Oireachtas Joint and Select Committees

Wednesday, 21 October 2020

Joint Oireachtas Committee on Finance, Public Expenditure and Reform, and Taoiseach

Engagement with Governor of the Central Bank

Ms Derville Rowland:

We have a number of regulatory powers that are effective with respect to addressing wrongdoing. One of those procedures is a statutory procedure, the administrative sanctions procedure, which I believe was brought into force in 2004. It is a civil scheme and it requires the Central Bank to prove that a prescribed contravention, which is a list of breaches of regulatory matters that are enumerated at the back of that piece of legislation, have been committed by the regulated entity. That is a prerequisite for proving any matter. As a second step, one would then go on to prove, under the legal construct, that individuals have participated in the breach that has been committed by the regulated entity.

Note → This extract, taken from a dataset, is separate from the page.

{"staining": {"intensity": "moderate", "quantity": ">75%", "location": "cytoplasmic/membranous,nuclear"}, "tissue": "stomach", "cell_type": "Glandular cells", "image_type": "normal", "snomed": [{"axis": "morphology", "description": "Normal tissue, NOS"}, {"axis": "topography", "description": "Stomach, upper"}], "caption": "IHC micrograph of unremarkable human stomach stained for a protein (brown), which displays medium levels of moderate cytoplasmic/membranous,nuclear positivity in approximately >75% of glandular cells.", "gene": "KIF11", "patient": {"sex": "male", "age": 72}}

The legal construct that has to be followed, therefore, is that the matter must be proved first against the regulated entity and then one goes on to demonstrate the participation of an individual in that. The Central Bank has taken action previously to disqualify individuals pursuant to the administrative sanctions scheme and has referred a number of individuals to inquiry in those regards.

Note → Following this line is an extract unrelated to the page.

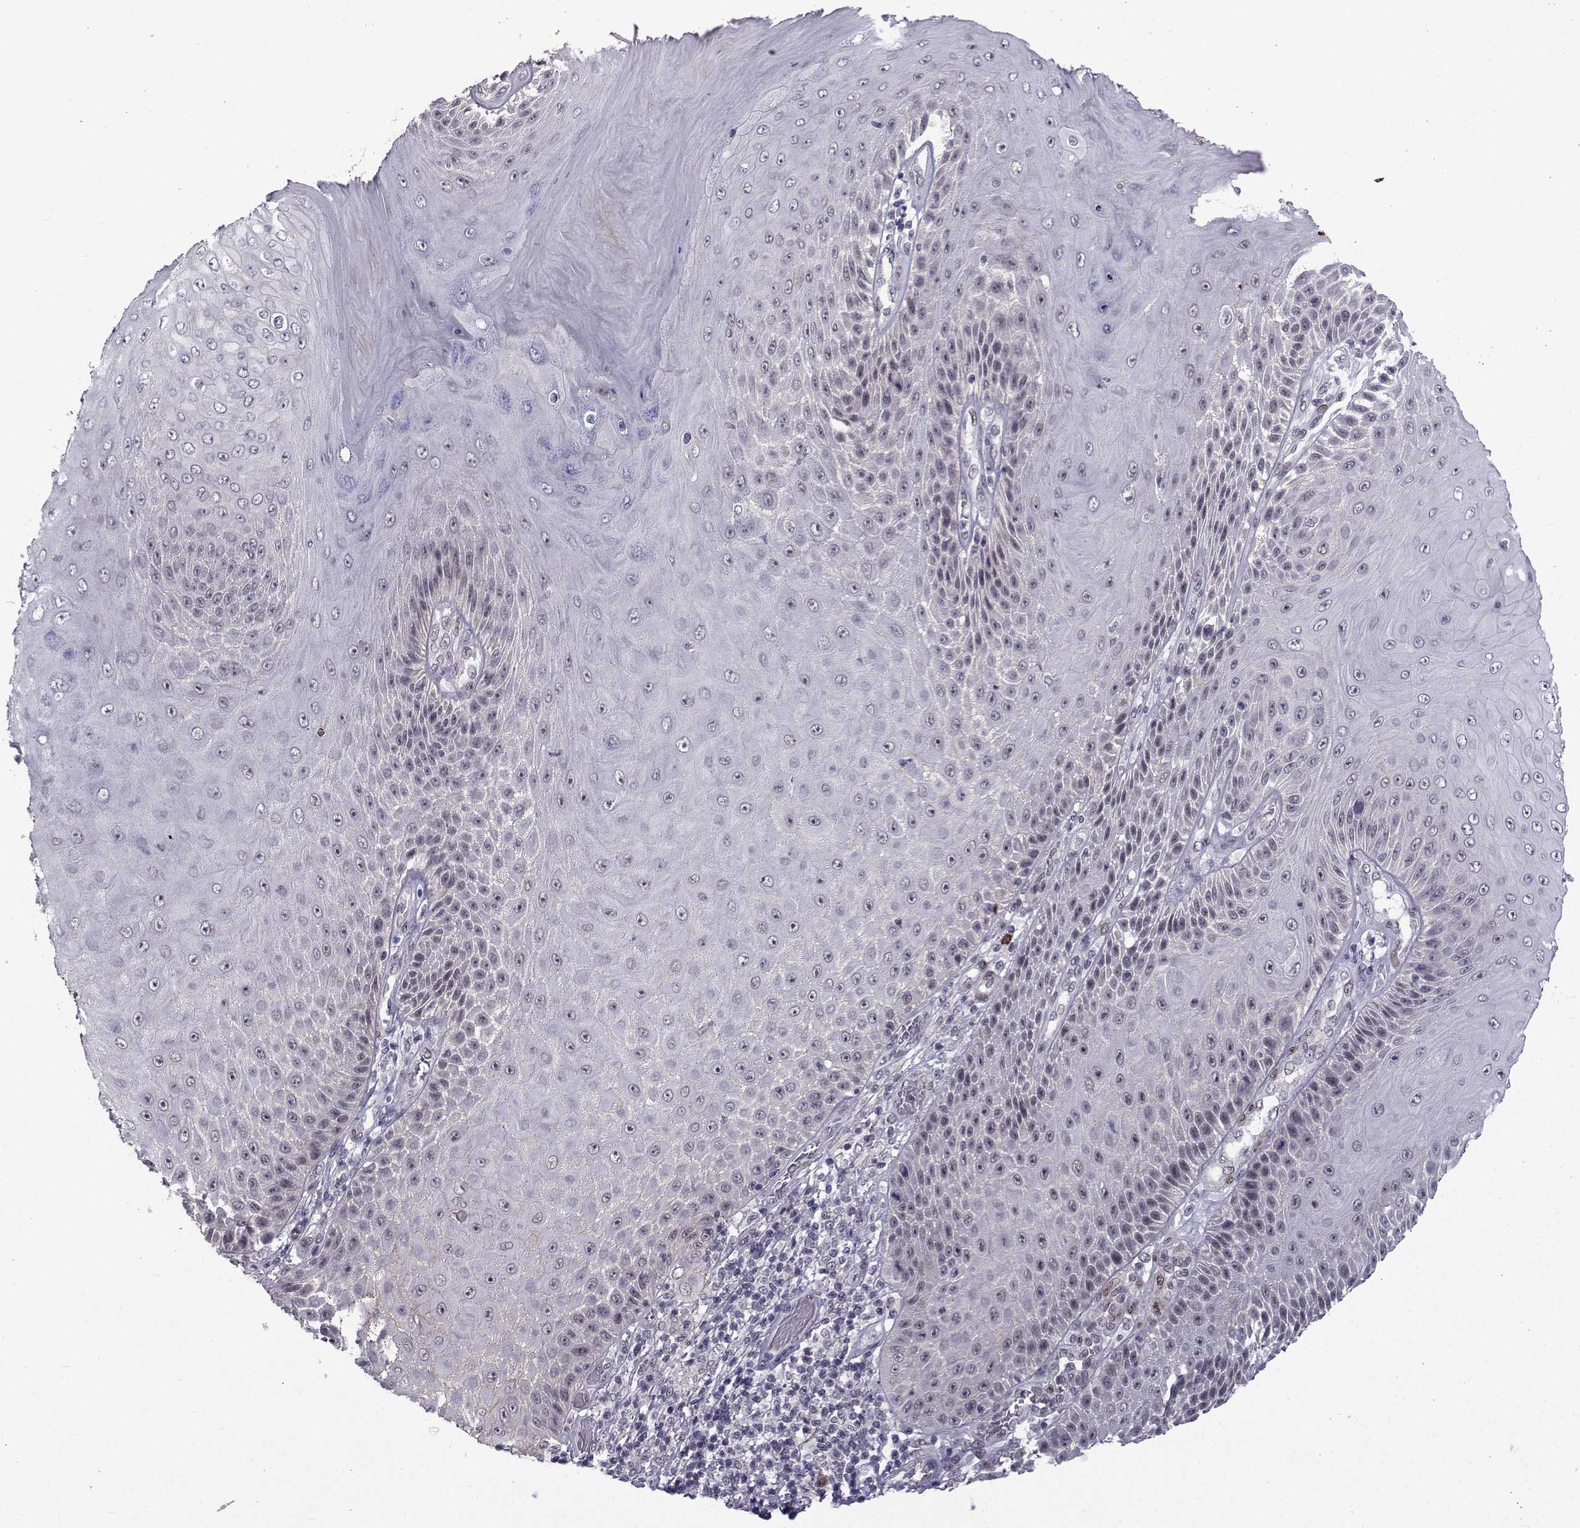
{"staining": {"intensity": "negative", "quantity": "none", "location": "none"}, "tissue": "skin cancer", "cell_type": "Tumor cells", "image_type": "cancer", "snomed": [{"axis": "morphology", "description": "Squamous cell carcinoma, NOS"}, {"axis": "topography", "description": "Skin"}], "caption": "Squamous cell carcinoma (skin) was stained to show a protein in brown. There is no significant positivity in tumor cells. (DAB (3,3'-diaminobenzidine) immunohistochemistry, high magnification).", "gene": "RBM24", "patient": {"sex": "male", "age": 62}}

Separately, we have fitness and probity powers that are very important and effective where we challenge individuals in senior roles as they make applications for roles of responsibility in the Central Bank. We have used those powers to large effect. Having refused individuals we often see that individuals withdraw because they prefer to do that rather than be subject to the Central Bank challenge. Pursuant to that scheme, people who are in senior roles in offices in the regulated community have been disqualified and prohibited; it is a prohibition scheme under the fitness and probity powers. We have those powers also and, as I have said, we have statutory obligations under section 33AK of the Central Bank Act of 1942 to make regulatory reports of suspicions of criminal offences to other agencies, An Garda Síochána and others, where we have suspicion of criminal offences. It is for those agencies then to determine their own courses of action.